Being on her own gives her more flexibility, she says. She no longer offers self-service meal preparation because there was little demand for it, but she still supplements the catering business with prepared meals to pick up.

“From a workload level, I would say nothing’s really changed” being on her own as opposed to being a franchise, she says. “It’s hard to know now because summer is a slow season anyway, but we were up a little this year and I feel like this fall will be significantly better than last.”

Needham says her franchise experience did teach her to run her business, but at much too high a cost. She paid $75,000 up front for the right to open three locations, money she said is now just gone. She was lucky to be able to get out of her franchise agreement, she says, but that cost plenty as well.

Read the fine print

Cross, the attorney with Brooks Pierce, says nobody should get into a franchise agreement expecting to be able to get out if it doesn’t go well. Good franchisors will work with owners to avoid problems, but disputes do sometimes end up in court.

The most important source of information for any potential franchise buyer is not the fancy promotional Web site, Cross says, but rather the Franchise Disclosure Document that must be provided by all franchisors.

That document provides standardized information that will allow for accurate comparisons between opportunities, Cross says, and will also disclose things like lawsuits from existing owners.
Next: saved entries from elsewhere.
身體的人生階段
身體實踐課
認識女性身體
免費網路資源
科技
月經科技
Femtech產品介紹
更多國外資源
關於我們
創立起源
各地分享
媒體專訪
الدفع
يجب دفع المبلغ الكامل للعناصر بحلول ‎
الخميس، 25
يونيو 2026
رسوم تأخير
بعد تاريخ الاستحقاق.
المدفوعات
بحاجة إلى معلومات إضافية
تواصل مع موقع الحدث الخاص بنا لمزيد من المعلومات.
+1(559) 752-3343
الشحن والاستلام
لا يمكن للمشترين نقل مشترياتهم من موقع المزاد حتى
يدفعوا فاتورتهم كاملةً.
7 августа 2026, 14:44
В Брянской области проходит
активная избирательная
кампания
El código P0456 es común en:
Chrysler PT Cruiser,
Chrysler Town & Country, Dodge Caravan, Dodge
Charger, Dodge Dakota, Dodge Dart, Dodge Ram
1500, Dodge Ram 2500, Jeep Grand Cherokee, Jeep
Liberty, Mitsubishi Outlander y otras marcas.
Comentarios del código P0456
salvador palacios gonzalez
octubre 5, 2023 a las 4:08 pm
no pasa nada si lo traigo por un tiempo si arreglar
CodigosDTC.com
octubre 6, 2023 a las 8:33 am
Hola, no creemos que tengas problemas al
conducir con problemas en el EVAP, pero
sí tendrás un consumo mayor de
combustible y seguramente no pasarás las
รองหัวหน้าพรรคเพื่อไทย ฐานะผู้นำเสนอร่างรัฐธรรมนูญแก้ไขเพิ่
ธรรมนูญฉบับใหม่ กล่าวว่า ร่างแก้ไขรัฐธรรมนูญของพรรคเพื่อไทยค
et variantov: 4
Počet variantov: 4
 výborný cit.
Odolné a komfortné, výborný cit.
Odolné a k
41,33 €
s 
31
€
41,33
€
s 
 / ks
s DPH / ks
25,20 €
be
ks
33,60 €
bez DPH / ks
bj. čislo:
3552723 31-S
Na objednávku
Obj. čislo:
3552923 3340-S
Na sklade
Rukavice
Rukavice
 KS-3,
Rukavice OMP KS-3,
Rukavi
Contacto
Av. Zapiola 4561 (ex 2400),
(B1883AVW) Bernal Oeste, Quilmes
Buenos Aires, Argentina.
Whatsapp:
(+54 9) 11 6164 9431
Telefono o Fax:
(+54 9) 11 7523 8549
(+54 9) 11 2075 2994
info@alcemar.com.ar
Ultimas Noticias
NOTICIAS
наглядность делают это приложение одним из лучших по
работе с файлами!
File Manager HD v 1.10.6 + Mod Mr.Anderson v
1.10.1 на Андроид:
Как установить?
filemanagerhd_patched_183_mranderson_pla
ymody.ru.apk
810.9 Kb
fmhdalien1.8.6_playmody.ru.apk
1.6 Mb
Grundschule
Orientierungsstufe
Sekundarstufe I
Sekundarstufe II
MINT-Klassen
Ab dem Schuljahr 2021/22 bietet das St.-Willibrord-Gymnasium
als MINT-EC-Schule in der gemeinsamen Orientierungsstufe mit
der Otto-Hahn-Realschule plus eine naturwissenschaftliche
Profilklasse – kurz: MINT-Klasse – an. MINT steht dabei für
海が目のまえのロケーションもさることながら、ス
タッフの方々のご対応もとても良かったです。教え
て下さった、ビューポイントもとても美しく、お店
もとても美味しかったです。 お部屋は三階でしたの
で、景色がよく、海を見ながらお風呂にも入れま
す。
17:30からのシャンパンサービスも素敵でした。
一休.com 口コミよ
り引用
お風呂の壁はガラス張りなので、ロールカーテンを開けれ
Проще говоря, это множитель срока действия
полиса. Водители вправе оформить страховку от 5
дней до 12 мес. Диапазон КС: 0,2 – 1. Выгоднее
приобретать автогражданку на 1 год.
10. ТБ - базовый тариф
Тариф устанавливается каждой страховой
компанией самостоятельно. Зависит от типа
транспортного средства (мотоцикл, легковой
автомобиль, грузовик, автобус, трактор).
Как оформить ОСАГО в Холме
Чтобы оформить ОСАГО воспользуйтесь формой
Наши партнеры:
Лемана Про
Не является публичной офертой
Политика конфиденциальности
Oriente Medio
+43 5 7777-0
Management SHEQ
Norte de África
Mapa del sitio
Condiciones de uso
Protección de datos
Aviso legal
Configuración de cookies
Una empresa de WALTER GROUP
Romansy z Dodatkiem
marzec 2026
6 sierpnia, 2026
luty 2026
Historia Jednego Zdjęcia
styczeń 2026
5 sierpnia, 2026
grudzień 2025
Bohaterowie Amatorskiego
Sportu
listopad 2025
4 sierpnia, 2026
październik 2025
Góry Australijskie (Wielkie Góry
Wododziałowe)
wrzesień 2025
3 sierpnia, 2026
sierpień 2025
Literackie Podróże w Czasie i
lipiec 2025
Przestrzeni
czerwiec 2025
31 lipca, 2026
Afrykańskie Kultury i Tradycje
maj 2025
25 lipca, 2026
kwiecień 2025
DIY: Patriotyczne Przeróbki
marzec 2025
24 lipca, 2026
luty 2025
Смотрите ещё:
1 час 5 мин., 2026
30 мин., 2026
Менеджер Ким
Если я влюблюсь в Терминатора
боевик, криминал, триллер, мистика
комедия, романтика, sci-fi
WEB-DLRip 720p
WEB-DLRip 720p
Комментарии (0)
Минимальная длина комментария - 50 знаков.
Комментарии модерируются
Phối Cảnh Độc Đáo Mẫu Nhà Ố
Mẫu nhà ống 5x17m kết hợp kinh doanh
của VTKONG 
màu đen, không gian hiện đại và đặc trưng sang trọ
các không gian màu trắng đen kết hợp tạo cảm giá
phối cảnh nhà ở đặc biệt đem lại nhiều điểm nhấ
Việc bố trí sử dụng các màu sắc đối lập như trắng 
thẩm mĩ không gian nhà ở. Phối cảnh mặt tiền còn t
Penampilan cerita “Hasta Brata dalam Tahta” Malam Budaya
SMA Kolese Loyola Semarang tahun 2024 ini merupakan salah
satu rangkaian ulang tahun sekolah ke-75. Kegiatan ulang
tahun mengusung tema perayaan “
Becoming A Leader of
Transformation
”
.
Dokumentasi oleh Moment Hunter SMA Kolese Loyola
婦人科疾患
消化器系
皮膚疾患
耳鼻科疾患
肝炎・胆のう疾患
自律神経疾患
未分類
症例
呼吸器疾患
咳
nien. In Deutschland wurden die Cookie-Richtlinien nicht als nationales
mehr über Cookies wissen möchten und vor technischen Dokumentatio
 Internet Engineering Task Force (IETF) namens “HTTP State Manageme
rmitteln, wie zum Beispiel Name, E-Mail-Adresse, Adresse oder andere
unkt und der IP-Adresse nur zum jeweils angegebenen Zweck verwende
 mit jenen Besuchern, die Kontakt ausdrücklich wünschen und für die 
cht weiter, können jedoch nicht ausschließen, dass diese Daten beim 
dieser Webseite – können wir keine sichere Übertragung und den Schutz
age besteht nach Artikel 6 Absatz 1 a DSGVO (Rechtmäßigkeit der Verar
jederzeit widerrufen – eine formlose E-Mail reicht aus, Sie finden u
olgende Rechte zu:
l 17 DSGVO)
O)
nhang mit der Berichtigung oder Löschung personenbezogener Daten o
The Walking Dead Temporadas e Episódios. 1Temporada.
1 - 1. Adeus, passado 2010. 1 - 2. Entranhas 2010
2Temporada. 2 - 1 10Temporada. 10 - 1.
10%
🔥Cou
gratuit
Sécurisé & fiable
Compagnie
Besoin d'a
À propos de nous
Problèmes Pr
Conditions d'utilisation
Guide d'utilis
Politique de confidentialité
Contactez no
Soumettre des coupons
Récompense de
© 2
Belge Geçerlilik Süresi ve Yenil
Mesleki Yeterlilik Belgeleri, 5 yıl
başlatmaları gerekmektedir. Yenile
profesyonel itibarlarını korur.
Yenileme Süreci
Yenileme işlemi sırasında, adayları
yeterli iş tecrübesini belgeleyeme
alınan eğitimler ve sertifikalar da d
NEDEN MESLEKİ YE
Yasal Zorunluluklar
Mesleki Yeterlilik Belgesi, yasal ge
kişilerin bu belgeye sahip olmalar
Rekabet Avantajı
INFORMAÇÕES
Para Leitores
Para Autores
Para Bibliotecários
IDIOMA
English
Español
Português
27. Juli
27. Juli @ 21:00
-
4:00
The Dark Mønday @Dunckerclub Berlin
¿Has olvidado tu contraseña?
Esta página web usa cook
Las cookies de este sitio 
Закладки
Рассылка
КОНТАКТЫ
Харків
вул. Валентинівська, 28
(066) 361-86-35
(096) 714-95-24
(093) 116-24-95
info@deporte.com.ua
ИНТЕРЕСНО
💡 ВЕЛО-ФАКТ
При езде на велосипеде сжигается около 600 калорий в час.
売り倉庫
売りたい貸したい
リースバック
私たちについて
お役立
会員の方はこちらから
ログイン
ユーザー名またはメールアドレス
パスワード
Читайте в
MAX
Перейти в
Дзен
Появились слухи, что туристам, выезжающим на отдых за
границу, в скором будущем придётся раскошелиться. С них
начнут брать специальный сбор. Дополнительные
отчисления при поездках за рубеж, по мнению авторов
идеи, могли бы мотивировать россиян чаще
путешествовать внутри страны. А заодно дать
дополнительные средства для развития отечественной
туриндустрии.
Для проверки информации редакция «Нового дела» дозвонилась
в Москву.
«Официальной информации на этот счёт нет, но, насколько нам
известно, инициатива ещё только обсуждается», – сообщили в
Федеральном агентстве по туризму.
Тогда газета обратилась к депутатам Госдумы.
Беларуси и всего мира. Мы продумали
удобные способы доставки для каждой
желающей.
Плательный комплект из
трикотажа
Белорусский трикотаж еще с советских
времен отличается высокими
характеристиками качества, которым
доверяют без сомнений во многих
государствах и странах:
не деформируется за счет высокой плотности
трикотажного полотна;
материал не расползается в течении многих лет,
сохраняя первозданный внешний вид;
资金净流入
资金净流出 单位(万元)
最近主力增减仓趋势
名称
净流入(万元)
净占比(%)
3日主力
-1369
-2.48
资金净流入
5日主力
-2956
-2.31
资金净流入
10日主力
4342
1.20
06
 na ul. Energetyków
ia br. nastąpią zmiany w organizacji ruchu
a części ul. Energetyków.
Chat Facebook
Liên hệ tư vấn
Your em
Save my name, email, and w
Cross says an attorney can help a would-be business owner make sense of the document and franchise agreement, and also help form the appropriate corporation or other business structure. In some cases an attorney might also be able to get the franchise buyer a break on fees or terms, he said, but that depends on the business.

“If you’re going to open a Chick-fil-A, you’re not going to be able to negotiate. You’ll take it or leave it,” he says. “It depends on how strong the franchisor is.”

Beyond the legal details, Cross says most problems arise because the expectations of the franchisor and franchisee just don’t mesh. That’s especially common in service-oriented franchises such as locksmiths or cleaning companies, where the human element plays a bigger role.

Due diligence won’t guarantee against such problems, but it will improve the odds of success, he says.

Myths about franchising

  • Franchising is all about restaurants. While many of the best-known are restaurants, there are actually 3,500 franchise concepts in 75 industries.
  • The more you spend, the more you’ll make. There is no correlation between how much money a franchise costs and how much money it makes.
  • You must have experience in the field. Experience isn’t necessary; in fact, many franchisors prefer their new franchisees to have backgrounds outside the industry.
  • All franchises are created equal. Some franchisors will take on every franchisee that can sign a check, which makes for a weaker organization overall. The franchises that vet prospective franchisees just as much as the franchisees vet them get the best candidates and have the strongest system.
  • A franchise will run itself. Just because you have the support of a larger organization and ongoing training programs, owning and operating a franchise is still a huge responsibility and takes a lot of work — especially at the beginning — to make it successful.